A l’adolescence, j’écoutais beaucoup de rap, j’ai aussi eu une grosse période jazz pendant deux ans. Et puis un jour, en écoutant comme beaucoup de gens Aphex Twin, je me suis pris une grosse claque. Je me suis dit que ce son, ça ne ressemblait à rien. A ce moment-là, il y a tout un monde qui s’est ouvert à moi. Je faisais déjà de la musique, des mixtapes que je distribuais à mes copains, ils venaient rapper chez moi c’était un gros bordel (rire). Moi je faisais du scratch, j’avais des platines, je bidouillais. Et puis je me suis rendu compte de ce qu’on pouvait faire avec un simple ordinateur et des logiciels crackés, et j’ai passé des nuits blanches à essayer de les comprendre jusqu’à ce que ça commence à donner des choses intéressantes. D’un coup j’avais l’impression d’être un homme-orchestre. Je me suis monté un petit studio et c'était parti !
Tu as eu un succès fulgurant… Tu l’as vécu comment ?
J’ai été très surpris, j’ai eu beaucoup de chance. A cette période-là, je n’avais pas beaucoup de confiance en moi, je me disais que je n’y arriverais jamais quoi… Je gagnais plutôt ma vie en bossant dans le cinéma. Pour moi la musique était inaccessible, j’avais tellement de respect pour les musiciens que j’aimais que je n’y croyais pas. Et puis finalement, j’ai pris mon courage à deux mains, un soir j’étais un peu bourré et j’ai envoyé mes démos à l’ancienne, j’ai mis des disques gravés dans des enveloppes et je les ai envoyées à trois labels. J’ai eu beaucoup de chance parce que les trois m’ont répondu positivement. J’ai donc eu le luxe de choisir. J’ai eu un super feeling avec les gens d’InFiné qui étaient français et qui produisaient Apparat. Du coup je me suis lancé avec eux et j’y suis toujours.
Dans ton dernier album, "Créatures", tu as six morceaux en duo avec des chanteurs, parfois à textes, parfois c'est juste des nappes vocales. C’est une vraie nouveauté, qu’est-ce qui t’a poussé dans cette direction-là ?Mon premier album était vraiment un album de solitaire.
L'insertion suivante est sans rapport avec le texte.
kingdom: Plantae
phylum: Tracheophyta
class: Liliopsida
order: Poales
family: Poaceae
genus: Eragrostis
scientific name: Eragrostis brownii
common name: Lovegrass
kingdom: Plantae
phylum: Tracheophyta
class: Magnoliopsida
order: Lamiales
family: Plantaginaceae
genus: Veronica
J’étais enfermé dans ma chambre de bonne de 9 mètres carrés à Paris et j’avais tout fait chez moi jusqu’au mastering. Il fallait que j’échange. C’est sur le troisième album que ça s’est vraiment concrétisé. Ça s’est fait très naturellement, avec des gens que j’ai rencontrés sur la route, lors de mes tournées. Etienne Daho par exemple m’a contacté pour que je lui fasse un remix et dans la foulée je lui ai proposé de poser sa voix sur l’album que j’étais en train de composer.
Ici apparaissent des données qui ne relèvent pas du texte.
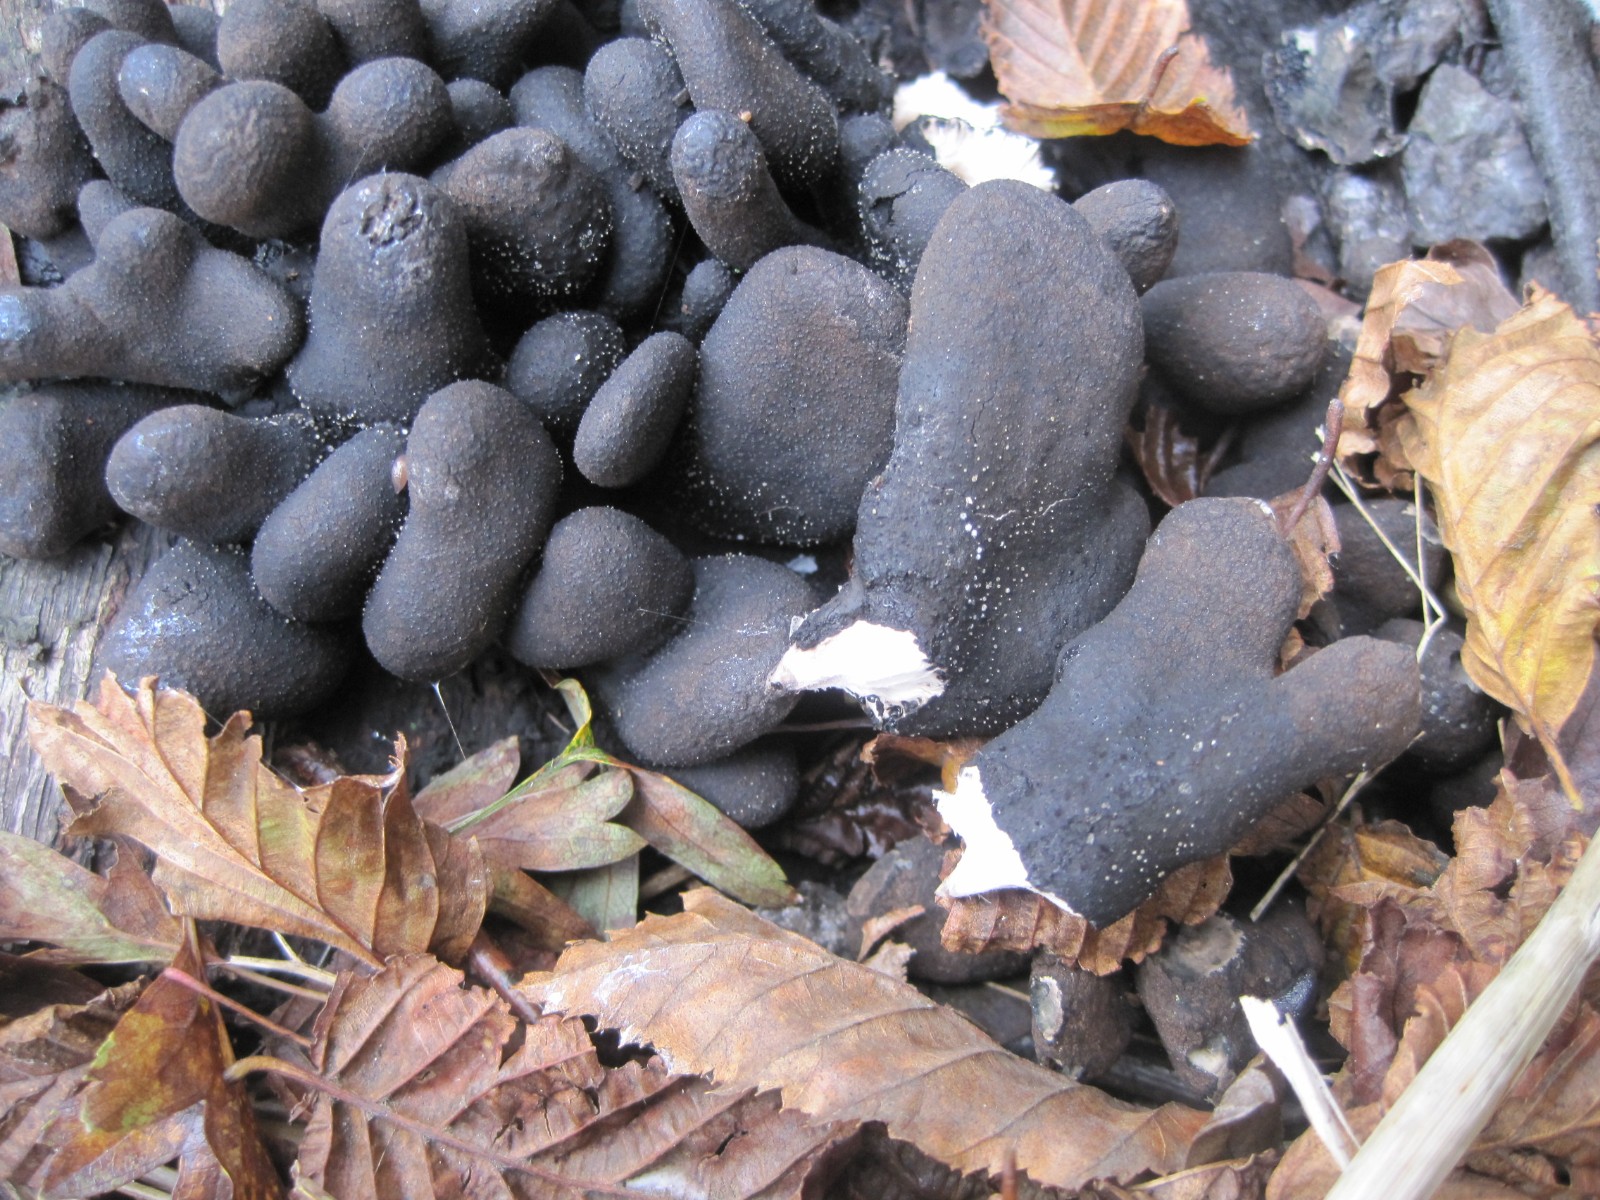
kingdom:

Tu fais des BO de films aussi, des morceaux pour des projections photos… Comment tu abordes ta musique pour ce genre de demande ?
C’est quelque chose que j’adore faire en parallèle, me mettre au service de quelqu’un d’autre et me transformer en artisan, avoir des contraintes. Quand tu fais un disque, c’est assez vertigineux parce que tu es complètement libre, du coup c’est génial et flippant à la fois. Travailler pour un réalisateur, c’est visiter des territoires sur lesquels tu ne serais pas forcément allé. Il y avait une époque où je faisais des morceaux plutôt solaires, lumineux, joyeux et à ce moment là Vladimir Mavounia-Kouka m’a demandé de faire la musique de son film d’animation pour adultes qui était très sombre, en noir et blanc, à tendance pornographique. Ca m’a obligé à aller chercher dans mon côté noir. Après, l’expérience reste et nourrit ma propre production en amenant des nouvelles couleurs à ma palette.
Pourquoi tu joues toujours en live ?
Avant de sortir mon premier disque j’avais fait quelques soirées où j’étais Dj et j’adorais ça. Un jour mon label m’a proposé de faire un live pour le Rex Club à Paris. J’ai paniqué, j’ai fait une nuit blanche et j’ai bossé comme un dingue. Finalement ça a été super et c’est ce jour-là que je me suis dit que mon truc, ce n’était plus le cinéma mais bien la musique. Je me suis senti à ma place. Avant j’avais l’impression d’avoir un côté autiste, d’avoir du mal à m’exprimer et ça m’a libéré de ces choses. Depuis je ne fais que des lives. Un live c’est une performance, tu ne bois pas un cocktail entre deux morceaux, tu crées une intimité plus forte avec les gens.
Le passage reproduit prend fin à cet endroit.